One of the questions posed by tech industry insiders for the past few years is whether AI will have a “fast” or a “slow” takeoff. A fast takeoff means that AI itself becomes smart enough to accelerate its own development, and that feedback loop goes very quickly. It’s not an unreasonable concern - we’d like to keep control of our technologies, and we don’t always fully manage that even with non-self-improving ones!
It’s a tough thing to debate, since we can’t prove the negative (it won’t happen), and if the positive does happen, it won’t matter (because it’ll take off). But lately, it occurs to me that there might be a few things we could watch for that would be early indicators. And unless I’m wrong, I don’t think we are seeing either of them yet.
The first would be what I call “fast takeoff teams”. This is a team that is using AI based tooling in a compounding manner, or recursively. There are plenty of teams who are getting good acceleration in a linear way, where the “constant factor” of improvement is very high - they can do something in 10% of the time, say.
But geometric or exponential acceleration is different. It would look like “we built this tool that lets us get 2x as much done. Then we used the tool to build another tool that would have been hard to build, and that lets us get 4x done. That tool is so capable that it let us build this really hard tool we thought was impossible, and that lets us get 8x done. Now that tool is working on another one that we barely understand that we think will let us get 16x done…” That’s compounding, using the tools to build an ever-taller stack of ever faster tools.
It could be we are seeing this, and the exponent is more like 1.1 or even 1.05 instead of 2, so it’s not showing up quickly, yet. But I don’t hear much like this from teams - possibly some of the code generation teams are getting there.

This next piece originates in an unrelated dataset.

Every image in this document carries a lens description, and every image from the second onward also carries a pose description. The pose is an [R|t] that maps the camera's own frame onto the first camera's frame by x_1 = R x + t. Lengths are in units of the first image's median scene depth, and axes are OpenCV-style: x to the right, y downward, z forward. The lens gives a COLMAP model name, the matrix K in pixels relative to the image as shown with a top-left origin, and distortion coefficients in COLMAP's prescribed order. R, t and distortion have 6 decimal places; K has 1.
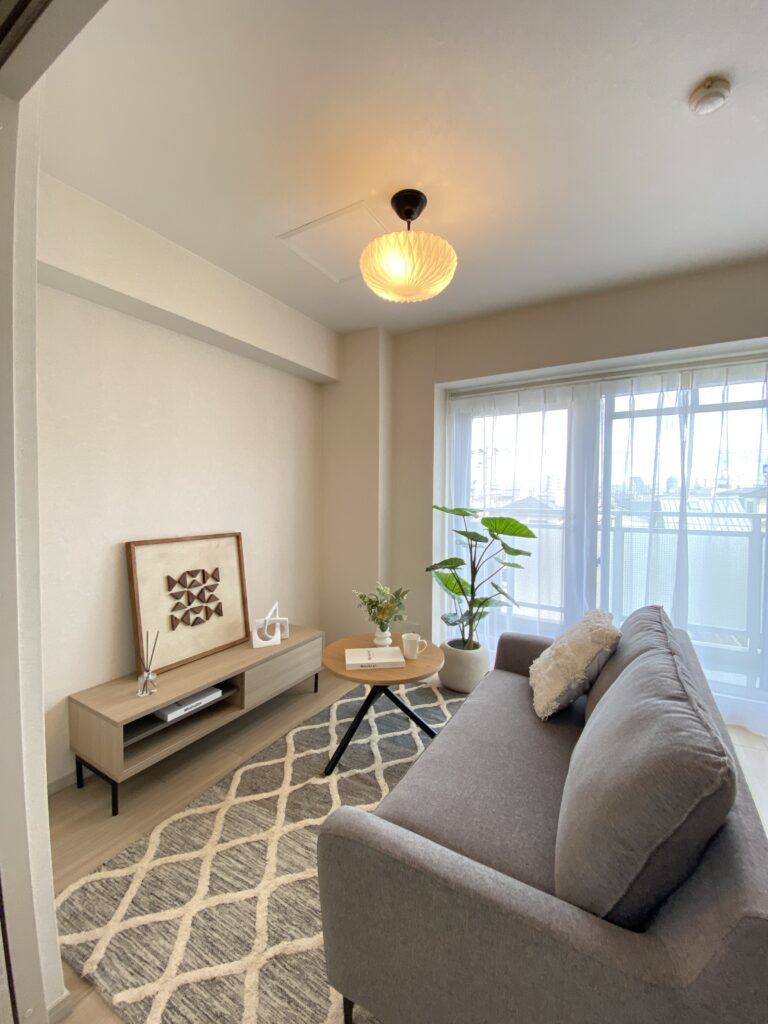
lens RADIAL K [[416.3, 0, 382.9], [0, 416.3, 508.7], [0, 0, 1]] dist [0.012142, -0.016360]
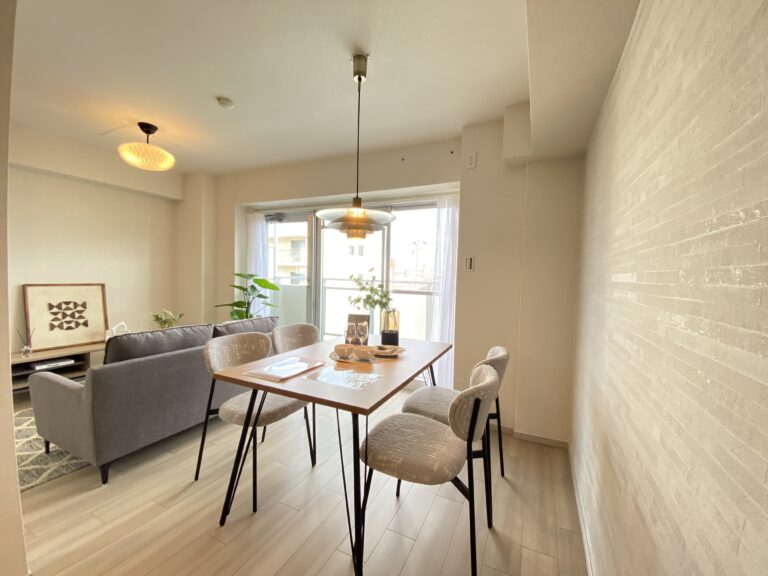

The other indication we would see of a fast takeoff would be the training curve bending. The curves are very stable, and logarithmic - each step is 2x more expensive1, but intelligence (for some definition, see below), is increasing. Unless there is some unexpected breakthrough (possible, but again, impossible to prove or predict by definition), we should see that relationship begin to bend if the models are making significant progress towards making themselves smarter, or cheaper at the same level. As far as I know, we aren’t seeing that yet either (I could be wrong with both of these - I don’t exhaustively research the field).
There are lots of reasons this might or might not be true. Some of them are practical - models need to live in the real world enough to have real impact, and maybe we just haven’t connected all the plumbing yet, for example.
One thing that intrigues me though, is that we use words like “intelligence”, and “reason” as though they were well defined. Are they? Certainly, there are things we can build that are really “intelligent”, more than we are, in some domains - the trivial example is always the calculator, but almost any definition of intelligence has trouble excluding most software. That’s why you have to modify it with something like “General” when we talk about AGI.
The models we build are some kind of intelligence, just like all software is, at least in the sense of “can do useful things with information”. These are broader in some ways, and sometimes that breadth fools people into thinking they’re broader still. This is just an occupational hazard, just like we get emotionally involved with fictional characters on the screen and in books, we are experiencing the same confusion with these very powerful new tools.
It’s easy to look at what they can do, assume they can do all the rest of the things we can, and expect that they will be us, but faster and electric powered. And maybe they will, probably they will someday (the human brain uses roughly 20W of power, so there is clearly a long way to go, to improve on current LLMs). But right now, we don’t seem to be seeing the compounding we’d expect from a fast takeoff, and I suspect that’s because there are still some missing pieces (like iteration, experimentation, and more robust, continuously integrated and nonlinear memory).
If you want to understand this more, and see some graphs, Ethan Mollick has a good article on it: Scaling: The State of Play in AI - by Ethan Mollick
Thanks Sam, good thoughts. Regarding exponential teams -
a) AI and AI harnesses (e.g. coding agents) are not yet uniformly advanced for all stages of product development. Coding agents are only now becoming truly useful (probably last six months). Other agents (e.g. for Product requirements) are still in development.
b) Exponentials often look linear at first.
c) As a fact people are building AI-related tools with AI. Case in point - I built a Roo mode-builder with Roo.
d) Most organizations are not building AI, so can't be exponentially. There's evidence of continuously increasing speed at some of the frontier labs that are building the core models.
I think looking at the individual brain is the wrong benchmark. Humans succeed at the level of culture and civilization, these bootstrap our development from conception. I think AI gets subsumed into the infrastructure of our civilization as augments but don't achieve a stand-alone viability.